El conflicto en Sudán entra en su cuarto año con un volumen récord de refugiados en países vecinos, 4,5 millones según la organización humanitaria Oxfam. En el último año los desplazados sudaneses apenas han recibido el 25 % de la financiación necesaria para cubrir necesidades esenciales.
La cifra representa cerca de un tercio de los aproximadamente 14 millones de desplazados por la guerra sudanesa, una proporción que ha optado por huir a países cercanos como Chad, la República Centroafricana, Egipto, Etiopía y Sudán del Sur, territorios que ya enfrentan de por sí emergencias con financiación insuficiente.
Más de 30 millones de personas -más de la mitad de la población- necesitan ayuda urgente en Sudán, una crisis que se espera que se agrave por la reducción del apoyo de la ONU y organizaciones humanitarias que han recortado o detenido sus programas de asistencia en la región por los recortes de financiación en el actual contexto geopolítico, indicó Oxfam en un comunicado.

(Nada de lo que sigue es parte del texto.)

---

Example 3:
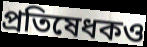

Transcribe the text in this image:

প্রতিষেধকও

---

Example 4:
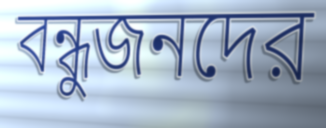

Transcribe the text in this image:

বন্ধুজনদের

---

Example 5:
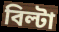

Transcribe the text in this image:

বিল্টা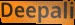
DeepaliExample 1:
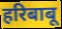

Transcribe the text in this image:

हरिबाबू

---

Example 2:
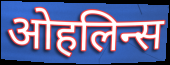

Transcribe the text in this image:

ओहलिन्स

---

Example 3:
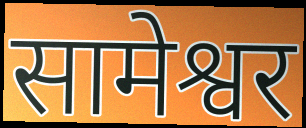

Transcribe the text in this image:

सामेश्वर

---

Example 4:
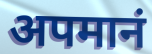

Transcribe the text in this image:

अपमानं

«Esto es un fracaso político contundente», señala en la nota, publicada en la víspera del aniversario del conflicto, la directora de Oxfam en África, Fati N’Zi-Hassane, que cree que «es devastador que los recortes en la ayuda obliguen a reducir tan drásticamente los programas de apoyo, justo cuando millones de personas están en una situación de tanta necesidad en tantos países».

En estos tres primeros años de guerra más de 1,3 millones de personas han cruzado la frontera hacia Sudán del Sur, un país marcado por el hambre y los conflictos armados.

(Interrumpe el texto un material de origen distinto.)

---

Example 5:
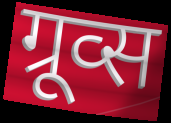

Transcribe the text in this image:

ग्रूव्स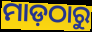
ମାଡ଼ଠାରୁ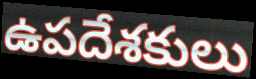
ఉపదేశకులుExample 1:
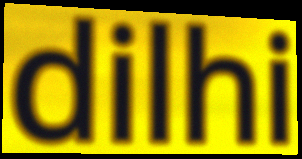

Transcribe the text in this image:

En la ciudad de Renk, el principal punto de tránsito de personas que llegan a ese país desde Sudán, se está operando al cuádruple de su capacidad de recepción.
La falta de espacio en la urbe fronteriza está obligando a las familias a dormir a la intemperie y las raciones alimentarias se han reducido drásticamente: los refugiados reciben menos de la mitad de alimentos cada mes y el acceso limitado a agua potable obliga a miles a depender de fuentes inseguras.

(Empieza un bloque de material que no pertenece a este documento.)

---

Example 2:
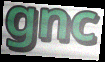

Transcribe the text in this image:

gnc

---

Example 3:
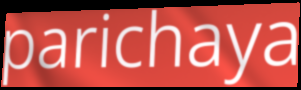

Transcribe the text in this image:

parichaya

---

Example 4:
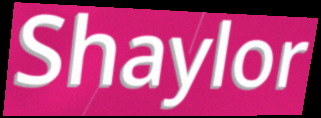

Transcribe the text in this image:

Shaylor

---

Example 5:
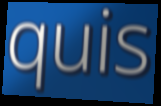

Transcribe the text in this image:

quis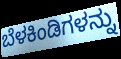
ಬೆಳಕಿಂಡಿಗಳನ್ನು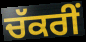
ਚੱਕਰੀਂ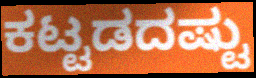
ಕಟ್ಟಡದಷ್ಟು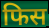
फिस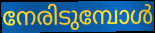
നേരിടുമ്പോൾ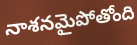
నాశనమైపోతోంది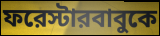
ফরেস্টারবাবুকেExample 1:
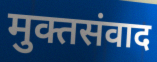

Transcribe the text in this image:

मुक्तसंवाद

Desde el pasado enero se han confirmado 26 muertes por malnutrición grave o falta de medicamentos.
La situación «es completamente inaceptable», sentencia N’Zi-Hassane, que explica que Oxfam apoyaba a más de 40.000 personas en Renk antes de los recortes de financiación, que han hecho que la cifra se desplome a poco más de 7.000.
En lo que respecta a la República del Chad, la nación centroafricana ha acogido a más de un millón de desplazados de Sudán y se estima que más de tres millones de personas necesitarán asistencia alimentaria en el punto álgido de la próxima temporada de escasez (de julio a septiembre).
Disminuye la financiación
Mientras el número de refugiados aumenta, la financiación para programas humanitarios disminuye. Sólo las contribuciones de Estados Unidos cayeron un 54 % interanual en 2025, hasta 39,9 millones de dólares (34,1 millones de euros), una cantidad que sirvió para cubrir apenas el 9,8 % de las necesidades en ese territorio.
Alemania y la Unión Africana planean acoger este miércoles, 15 de abril, en Berlín la tercera conferencia internacional sobre Sudán, con el objetivo de movilizar ayuda humanitaria y apoyar los esfuerzos de paz que vienen desarrollándose en torno al conflicto.
La directora de Oxfam en África espera que los líderes reunidos en la capital alemana vayan «más allá de las discusiones en salas de juntas» y garanticen «avances reales tanto hacia la paz como hacia un aumento urgente de la financiación para la crisis».
«El pueblo sudanés y sus vecinos han sufrido durante demasiado tiempo; no pueden permitirse más reuniones que no logren poner fin al conflicto ni al sufrimiento que millones de personas están siendo obligadas a soportar», apuntilla N’Zi-Hassane.